From time to time, we invoke the phrase “first, do no harm,” commonly attributed to the Hippocratic Oath. But if you want to get strict about such things, this isn’t really accurate. In fact, nothing like the phrase occurs in the modern version, though the classical includes a promise to keep “the sick” from “harm and injustice.”
Still, the basic concept seems fundamental to the healing arts (and perhaps this explains why it’s so easy to associate it with the Oath): If your goal is to help someone heal, the last thing you want to do is hurt them. It’s antithetical.
This is why issues of biocompatibility, for instance, loom so large in biological dentistry. We want to be sure that the materials we use to fill or restore a specific patient’s teeth won’t trigger an allergic or immune response. At the same time, we want to be sure that all materials we choose are free of general toxins such as BPA.
What inspired us to take a fresh look at the Hippocratic Oath was a recent Wealthy Dentist survey which asked US and Canadian dentists “if they are concerned about the safety of dental composite and sealants.” (Composite – white/tooth-colored filling material – is used for sealants.)
Amazingly, 54% aren’t.
Said one California dentist, “I didn’t know that I need to be concerned….”
Another dentist referred to those who are concerned about such things as “wackos.”
In fairness, most comments shared were more professional than these, regardless of opinion. Still, you would hope that all dentists would at least be aware that there are concerns about some forms of composite, just as there are concerns about mercury amalgam.

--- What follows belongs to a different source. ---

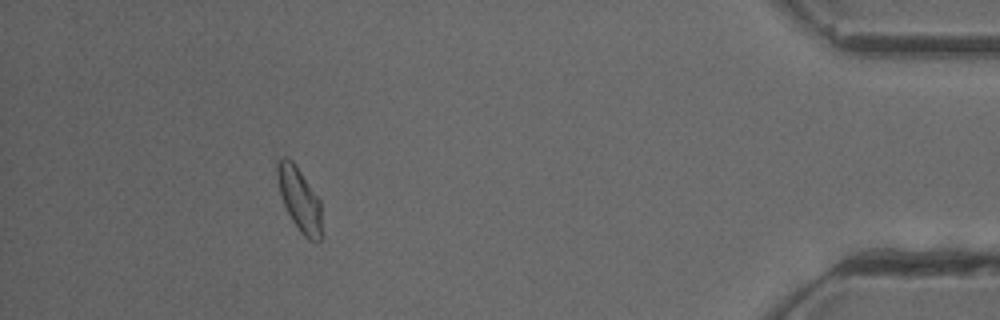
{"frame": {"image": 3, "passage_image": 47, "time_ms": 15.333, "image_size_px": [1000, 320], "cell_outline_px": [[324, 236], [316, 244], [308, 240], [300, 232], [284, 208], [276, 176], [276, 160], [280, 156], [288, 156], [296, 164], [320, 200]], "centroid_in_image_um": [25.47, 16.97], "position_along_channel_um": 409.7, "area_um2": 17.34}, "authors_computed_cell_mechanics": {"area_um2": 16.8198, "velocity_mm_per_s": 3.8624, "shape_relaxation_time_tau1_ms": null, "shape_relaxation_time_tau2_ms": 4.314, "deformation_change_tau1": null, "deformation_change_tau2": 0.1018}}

As for the Hippocratic Oath – which dentists typically take, as well as physicians (though some may use a version written to be specific to the art and science of dentistry) – here’s the complete modern version:
I swear to fulfill, to the best of my ability and judgment, this covenant:
I will respect the hard-won scientific gains of those physicians in whose steps I walk, and gladly share such knowledge as is mine with those who are to follow.
I will apply, for the benefit of the sick, all measures [that] are required, avoiding those twin traps of overtreatment and therapeutic nihilism.

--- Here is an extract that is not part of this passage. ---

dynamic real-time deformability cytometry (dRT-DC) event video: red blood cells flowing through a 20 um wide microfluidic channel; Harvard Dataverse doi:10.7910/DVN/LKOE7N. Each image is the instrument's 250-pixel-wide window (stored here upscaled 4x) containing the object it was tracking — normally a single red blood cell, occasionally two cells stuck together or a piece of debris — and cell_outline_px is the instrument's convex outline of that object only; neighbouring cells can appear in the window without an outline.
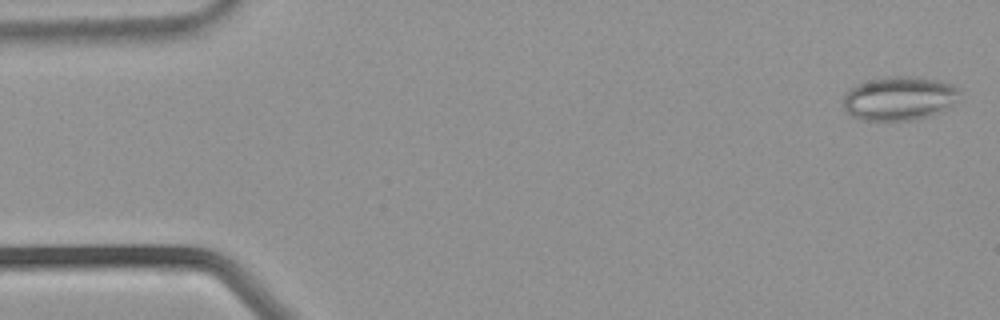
{"species": "common noctule bat (a hibernating species)", "species_latin": "Nyctalus noctula", "temperature_condition": "warm", "stored_images_in_passage": 37, "camera_frame_rate_fps": 3000, "um_per_image_px": 0.085, "animal": {"sex": "male", "body_mass_g": 21.5, "forearm_length_mm": 52.0}, "frame": {"image": 1, "passage_image": 1, "time_ms": 0.0, "image_size_px": [1000, 320], "cell_outline_px": [[960, 100], [940, 112], [928, 116], [908, 120], [860, 120], [852, 116], [844, 108], [844, 92], [856, 84], [868, 80], [888, 76], [908, 76], [936, 80], [952, 84], [960, 88]], "centroid_in_image_um": [76.45, 8.35], "position_along_channel_um": 8.6, "area_um2": 29.94}}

I will remember that there is art to medicine as well as science, and that warmth, sympathy, and understanding may outweigh the surgeon’s knife or the chemist’s drug.
I will not be ashamed to say “I know not,” nor will I fail to call in my colleagues when the skills of another are needed for a patient’s recovery.
I will respect the privacy of my patients, for their problems are not disclosed to me that the world may know. Most especially must I tread with care in matters of life and death. If it is given me to save a life, all thanks. But it may also be within my power to take a life; this awesome responsibility must be faced with great humbleness and awareness of my own frailty. Above all, I must not play at God.
I will remember that I do not treat a fever chart, a cancerous growth, but a sick human being, whose illness may affect the person’s family and economic stability. My responsibility includes these related problems, if I am to care adequately for the sick.
I will prevent disease whenever I can, for prevention is preferable to cure.
I will remember that I remain a member of society, with special obligations to all my fellow human beings, those sound of mind and body as well as the infirm.
If I do not violate this oath, may I enjoy life and art, respected while I live and remembered with affection thereafter. May I always act so as to preserve the finest traditions of my calling and may I long experience the joy of healing those who seek my help.